Sementara itu, Direktur Pusat Studi dan Kajian Konstitusi dari Universitas Andalas, Padang, Feri Amsari mengatakan langkah Luhut melaporkan Haris dan Fathia adalah represif.
“Saya menyampaikan hak konstitusional warga negara yang Bapak (Luhut) langgar, Bapak nistakan, dan abaikan. Oleh karena itu kita semua harus kembali jika ada masalah ke UUD untuk menyelesaikan masalah itu, dan upaya-upaya Pak Luhut adalah upaya-upaya yang represif,” kata Feri salah satu peserta aksi solidiaritas itu.
Amnesty International (AI) merilis pernyataan pada hari Senin yang menyerukan agar dakwaan dibatalkan terhadap keduanya.

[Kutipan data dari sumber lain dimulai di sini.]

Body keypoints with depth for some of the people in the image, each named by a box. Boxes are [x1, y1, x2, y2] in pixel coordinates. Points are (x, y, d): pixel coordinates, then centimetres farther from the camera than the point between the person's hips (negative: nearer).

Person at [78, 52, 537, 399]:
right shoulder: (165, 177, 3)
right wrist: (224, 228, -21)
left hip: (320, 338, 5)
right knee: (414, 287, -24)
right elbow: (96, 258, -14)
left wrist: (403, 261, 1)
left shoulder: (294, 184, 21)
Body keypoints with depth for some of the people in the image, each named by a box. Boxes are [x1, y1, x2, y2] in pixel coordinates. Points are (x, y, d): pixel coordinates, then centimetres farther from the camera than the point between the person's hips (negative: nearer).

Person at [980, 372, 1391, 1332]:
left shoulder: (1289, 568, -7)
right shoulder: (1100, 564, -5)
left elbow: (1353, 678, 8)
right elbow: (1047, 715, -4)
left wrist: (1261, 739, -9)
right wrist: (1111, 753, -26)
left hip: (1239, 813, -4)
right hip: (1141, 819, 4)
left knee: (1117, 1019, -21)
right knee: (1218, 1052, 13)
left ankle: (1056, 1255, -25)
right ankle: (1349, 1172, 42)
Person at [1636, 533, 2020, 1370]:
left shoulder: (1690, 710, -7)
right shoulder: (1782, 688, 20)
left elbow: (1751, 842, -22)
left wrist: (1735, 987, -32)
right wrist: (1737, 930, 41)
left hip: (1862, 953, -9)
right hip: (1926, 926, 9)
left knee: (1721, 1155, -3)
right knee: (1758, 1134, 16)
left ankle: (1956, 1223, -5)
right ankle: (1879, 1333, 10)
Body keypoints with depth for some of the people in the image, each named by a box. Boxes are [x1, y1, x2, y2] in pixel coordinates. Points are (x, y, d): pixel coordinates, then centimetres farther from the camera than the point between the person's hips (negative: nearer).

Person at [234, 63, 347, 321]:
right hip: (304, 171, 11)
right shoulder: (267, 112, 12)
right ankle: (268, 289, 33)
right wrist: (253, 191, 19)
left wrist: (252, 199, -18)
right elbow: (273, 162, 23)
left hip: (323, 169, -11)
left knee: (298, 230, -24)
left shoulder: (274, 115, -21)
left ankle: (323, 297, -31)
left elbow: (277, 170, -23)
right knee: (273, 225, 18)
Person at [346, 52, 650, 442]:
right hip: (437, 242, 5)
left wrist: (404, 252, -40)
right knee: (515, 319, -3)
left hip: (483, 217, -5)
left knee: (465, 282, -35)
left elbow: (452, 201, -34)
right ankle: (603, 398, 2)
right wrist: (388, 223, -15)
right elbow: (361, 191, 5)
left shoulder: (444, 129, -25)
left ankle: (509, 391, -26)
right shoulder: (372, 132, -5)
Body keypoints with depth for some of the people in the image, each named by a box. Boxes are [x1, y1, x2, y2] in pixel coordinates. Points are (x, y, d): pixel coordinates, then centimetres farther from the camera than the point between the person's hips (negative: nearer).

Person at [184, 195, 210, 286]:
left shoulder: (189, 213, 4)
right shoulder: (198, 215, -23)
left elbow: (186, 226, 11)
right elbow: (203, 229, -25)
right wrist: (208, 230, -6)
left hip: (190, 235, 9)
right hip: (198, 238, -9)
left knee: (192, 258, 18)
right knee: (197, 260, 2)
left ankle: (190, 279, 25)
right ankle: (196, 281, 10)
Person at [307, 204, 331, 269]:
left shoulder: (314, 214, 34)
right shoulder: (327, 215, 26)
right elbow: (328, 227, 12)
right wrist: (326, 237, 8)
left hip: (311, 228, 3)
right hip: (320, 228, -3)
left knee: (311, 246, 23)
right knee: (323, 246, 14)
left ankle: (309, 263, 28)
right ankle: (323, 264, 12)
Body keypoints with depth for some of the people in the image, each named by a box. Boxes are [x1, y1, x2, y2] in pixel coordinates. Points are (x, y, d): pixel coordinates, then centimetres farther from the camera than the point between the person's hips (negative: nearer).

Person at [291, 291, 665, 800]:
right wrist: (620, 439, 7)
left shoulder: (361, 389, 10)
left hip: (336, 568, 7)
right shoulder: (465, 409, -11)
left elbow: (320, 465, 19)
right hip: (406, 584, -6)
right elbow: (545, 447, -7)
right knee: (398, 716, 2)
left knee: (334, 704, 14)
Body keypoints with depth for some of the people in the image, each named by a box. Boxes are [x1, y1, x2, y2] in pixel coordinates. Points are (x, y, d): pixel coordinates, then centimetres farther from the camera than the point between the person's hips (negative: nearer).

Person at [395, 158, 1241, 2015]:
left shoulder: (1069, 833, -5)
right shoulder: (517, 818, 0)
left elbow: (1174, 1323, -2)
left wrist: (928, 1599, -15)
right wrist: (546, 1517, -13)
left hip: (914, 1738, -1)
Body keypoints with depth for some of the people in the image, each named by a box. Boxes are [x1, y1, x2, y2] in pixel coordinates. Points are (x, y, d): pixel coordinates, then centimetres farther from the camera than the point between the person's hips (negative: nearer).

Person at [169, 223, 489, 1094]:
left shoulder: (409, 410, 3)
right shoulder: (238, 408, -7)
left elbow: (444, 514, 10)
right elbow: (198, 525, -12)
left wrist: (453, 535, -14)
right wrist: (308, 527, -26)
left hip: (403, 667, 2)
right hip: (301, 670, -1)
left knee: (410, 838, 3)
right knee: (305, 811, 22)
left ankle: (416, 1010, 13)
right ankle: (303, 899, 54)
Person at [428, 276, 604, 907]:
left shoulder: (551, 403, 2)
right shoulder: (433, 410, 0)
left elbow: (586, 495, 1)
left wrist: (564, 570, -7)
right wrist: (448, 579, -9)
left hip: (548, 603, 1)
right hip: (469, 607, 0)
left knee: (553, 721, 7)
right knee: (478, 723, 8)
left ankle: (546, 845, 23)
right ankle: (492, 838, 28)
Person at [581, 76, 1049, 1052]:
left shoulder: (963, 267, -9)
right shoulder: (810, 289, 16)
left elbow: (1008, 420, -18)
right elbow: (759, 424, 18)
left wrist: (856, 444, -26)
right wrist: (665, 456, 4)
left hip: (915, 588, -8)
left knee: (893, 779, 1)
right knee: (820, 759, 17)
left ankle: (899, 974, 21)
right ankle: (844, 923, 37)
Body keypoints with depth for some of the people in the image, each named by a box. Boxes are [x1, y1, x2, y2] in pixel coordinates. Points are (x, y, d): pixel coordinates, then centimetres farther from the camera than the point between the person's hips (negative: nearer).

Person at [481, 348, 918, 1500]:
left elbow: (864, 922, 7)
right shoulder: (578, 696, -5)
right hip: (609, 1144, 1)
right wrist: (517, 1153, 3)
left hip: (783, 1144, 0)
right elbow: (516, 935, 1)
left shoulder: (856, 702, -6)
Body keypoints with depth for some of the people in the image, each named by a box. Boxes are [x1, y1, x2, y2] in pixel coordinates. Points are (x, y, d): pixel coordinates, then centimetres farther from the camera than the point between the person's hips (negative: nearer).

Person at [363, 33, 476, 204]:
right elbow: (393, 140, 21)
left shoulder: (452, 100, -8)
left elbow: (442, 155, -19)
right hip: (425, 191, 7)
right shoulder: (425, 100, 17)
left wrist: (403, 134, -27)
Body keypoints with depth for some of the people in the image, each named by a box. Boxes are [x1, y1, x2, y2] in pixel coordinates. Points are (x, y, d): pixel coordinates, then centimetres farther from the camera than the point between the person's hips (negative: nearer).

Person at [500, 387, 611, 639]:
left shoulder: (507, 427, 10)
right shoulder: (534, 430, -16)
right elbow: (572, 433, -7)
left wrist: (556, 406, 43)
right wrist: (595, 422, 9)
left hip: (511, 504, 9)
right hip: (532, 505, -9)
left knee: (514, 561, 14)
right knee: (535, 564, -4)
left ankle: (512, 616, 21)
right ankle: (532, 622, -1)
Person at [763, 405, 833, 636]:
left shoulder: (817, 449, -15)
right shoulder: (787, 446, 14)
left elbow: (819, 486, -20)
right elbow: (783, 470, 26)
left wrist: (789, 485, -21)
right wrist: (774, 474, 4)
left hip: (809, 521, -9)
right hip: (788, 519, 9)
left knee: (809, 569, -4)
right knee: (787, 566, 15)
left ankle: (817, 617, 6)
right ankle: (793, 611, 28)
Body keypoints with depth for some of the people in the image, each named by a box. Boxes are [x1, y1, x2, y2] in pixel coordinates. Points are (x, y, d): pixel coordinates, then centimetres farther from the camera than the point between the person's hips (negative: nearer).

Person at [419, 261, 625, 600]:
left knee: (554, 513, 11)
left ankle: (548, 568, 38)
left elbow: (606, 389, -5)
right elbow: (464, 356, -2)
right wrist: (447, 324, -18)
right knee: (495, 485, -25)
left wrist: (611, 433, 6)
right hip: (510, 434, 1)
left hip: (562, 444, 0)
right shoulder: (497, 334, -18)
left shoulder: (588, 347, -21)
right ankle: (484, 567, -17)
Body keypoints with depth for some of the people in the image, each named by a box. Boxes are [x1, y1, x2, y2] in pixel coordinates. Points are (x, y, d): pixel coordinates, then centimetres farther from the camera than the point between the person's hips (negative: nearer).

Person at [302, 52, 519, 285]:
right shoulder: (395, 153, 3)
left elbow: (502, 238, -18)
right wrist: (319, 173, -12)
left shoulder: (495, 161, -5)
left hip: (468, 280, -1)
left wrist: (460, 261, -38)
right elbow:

“Ini adalah contoh nyata bagaimana pembela hak asasi manusia di Indonesia menghadapi represi yang meningkat atas ekspresi damai mereka. Pekerjaan para pembela hak asasi manusia harus dilindungi, bukan ditekan – paling tidak mengingat usulan pencalonan Indonesia untuk keanggotaan Dewan Hak Asasi Manusia PBB pada 2024-2026.
“Oleh karena itu kami mendesak pihak berwenang Indonesia untuk mencabut semua tuduhan terhadap Fatia dan Haris, yang menjadi sasaran hanya karena berdiskusi di YouTube.”
Dalam sebuah laporan yang dirilis pekan lalu, AI mengatakan kebebasan sipil di Indonesia menurun karena pemberlakuan undang-undang yang represif, kekerasan yang terus berlanjut oleh pihak berwenang dalam menanggapi protes, dan tingginya tingkat impunitas.
Laporan itu mengatakan pembela hak asasi manusia, akademisi, jurnalis dan mahasiswa termasuk di antara mereka yang dituntut dan mendapatkan ketidakadilan karena kegiatan mereka yang sah.
Dalam laporan terpisah berjudul “Gold Rush,” Amnesty International pada tahun 2022 mendokumentasikan “peningkatan dramatis” aksi kekerasan termasuk 12 kasus pembunuhan di luar proses hukum dan pembatasan pada penduduk asli Papua, berdasarkan wawancara dengan penduduk setempat yang dilakukan antara Maret 2021 dan Januari 2022.
“Kabupaten Intan Jaya telah menjadi hotspot konflik dan represi,” kata João Guilherme Bieber, peneliti lingkungan di Amnesty International, dalam konferensi pers merilis laporan itu di Jakarta.
“Dengan latar belakang kekerasan, ketidakamanan, dan ketakutan inilah pemerintah Indonesia berencana untuk mengembangkan kegiatan penambangan di Blok Wabu, dan itulah mengapa kami khawatir,” kata Bieber.